Two weeks ago yesterday Maddie had her amputation surgery.  It seems like so much longer than that but then in some ways I can’t believe it’s been two weeks.  I am so proud of her and how well she’s doing.  When I think about what so many have went through, I am thankful that Maddie’s recovery has been pretty smooth.  She’s been off the pain meds for 5 days and other than an occasional bout of panting, she does not seem to have any discomfort.  She’s eating and drinking really well again and moving around a little more in her “area”.  I still haven’t given her free access to the house because I’m worried about her falling or hurting herself; she still struggles with walking and tires really quickly.   We are going out three or four short trips a day and each time we try to add another step or two, go just a little bit farther.  The real problem that we’re facing is she’s BORED!!!  At least when she was on pain meds, she slept a lot!!!  Now she just sort of sits there, staring out the back door. Someone is always sitting with her and we haven’t left her home alone at all yet.  We do leave her alone in the room for 10 or 15 minute intervals here and there because sooner or later, there will be a day where we all HAVE to work!

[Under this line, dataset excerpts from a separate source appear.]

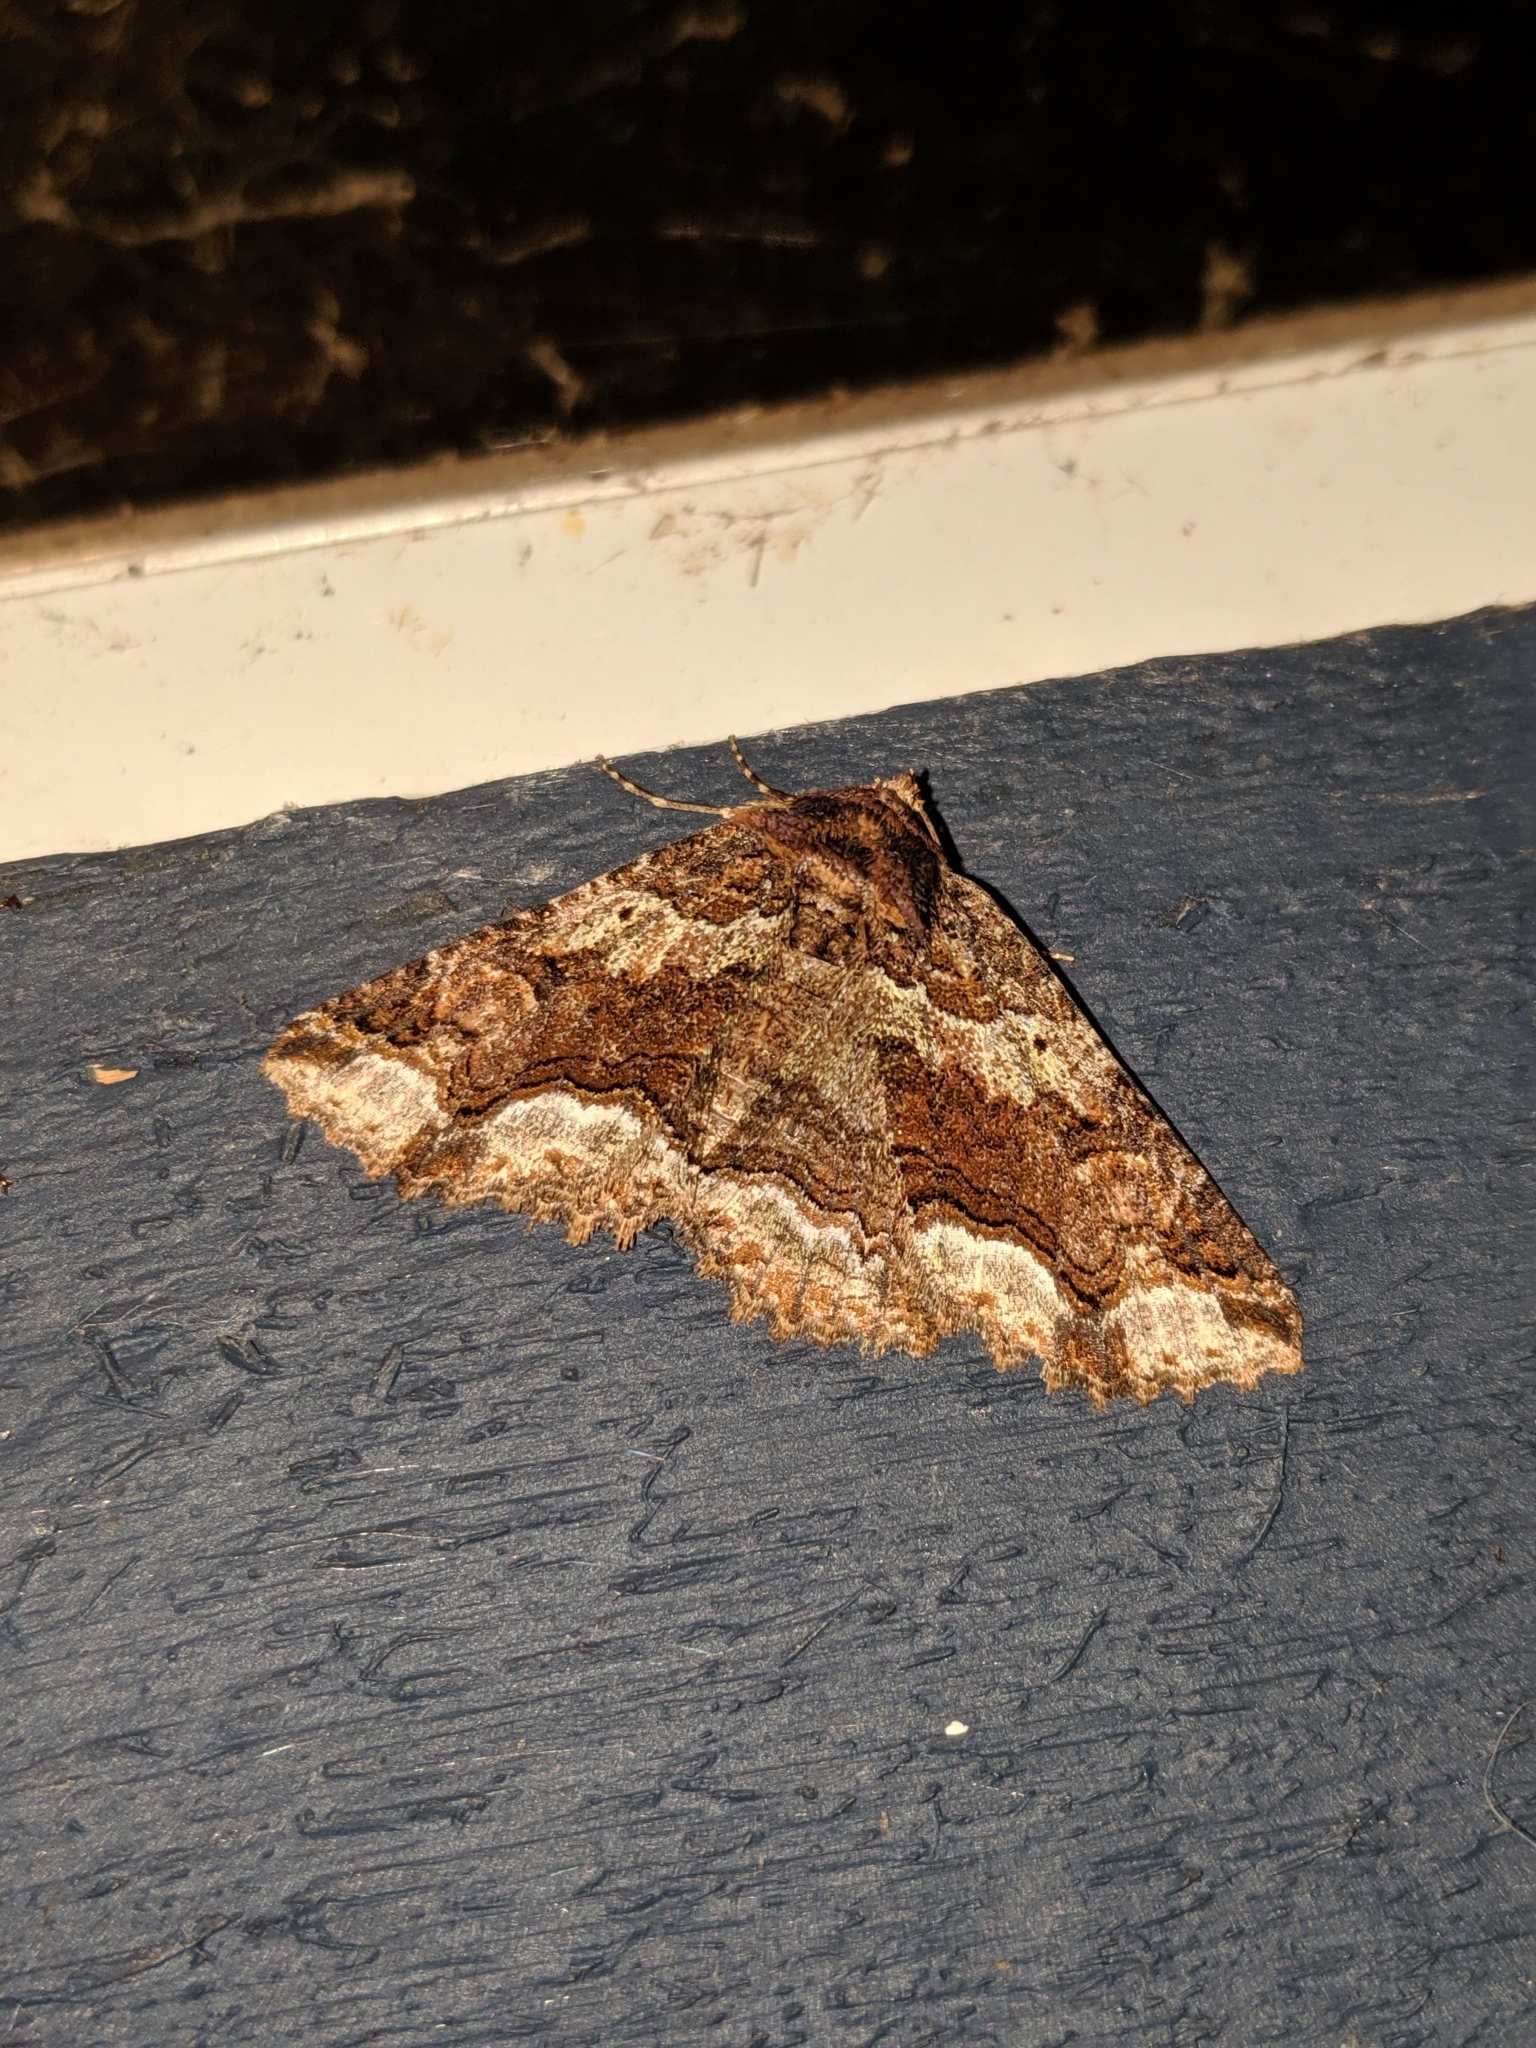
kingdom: Animalia
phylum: Arthropoda
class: Insecta
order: Lepidoptera
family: Erebidae
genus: Zale
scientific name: Zale minerea
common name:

Next Wednesday is her first chemo treatment and they told me it will only take about 30 minutes!  I was surprised as I expected it to be a couple hours.   Of course now this is something new for me to worry about – will it make her sick?  Will this impede her recovery from surgery?  Can I afford this after the surgery (that’s a big one).  I am so fortunate in that my daughter paid for the actual surgery and I paid for all the rest – so we basically split it 50/50.  But that’s still close to $4k each and we’re both now feeling it financially.   This also couldn’t come at a worse time because we’re planning her wedding for next August – which is another big nut.  It is just me and my two daughters and my youngest daughter just finished college and is still looking for full time employment.  So the money part is hard.  The chemo is supposed to be another $4000.  But none of us have even considered NOT doing it.  My mother always said that things work out.  So that’s what I’m counting on, financially anyway!  I’m counting on the doctors to get Maddie well!

She still will not even tolerate seeing her brother.  He’s so confused and upset and I feel so sorry for him.  He just had eye surgery over the summer for a cancerous tumor so we have his battles to fight too.  And the fact that he can’t be with his best friend is just torturing him.  For the first time in years he had an accident in the house.  I really believe this is just because he’s so confused with his life being turned upside down.  I am hoping that once Maddie starts moving around better, she’ll be friendlier to him but I do not think I’ll ever leave them alone together again.  She has about 100 lbs on him and even with just three legs, I know she could seriously hurt him if she wanted to.  So they’re destined to have to spend at least part of their lives apart.  This makes me sad for both of them.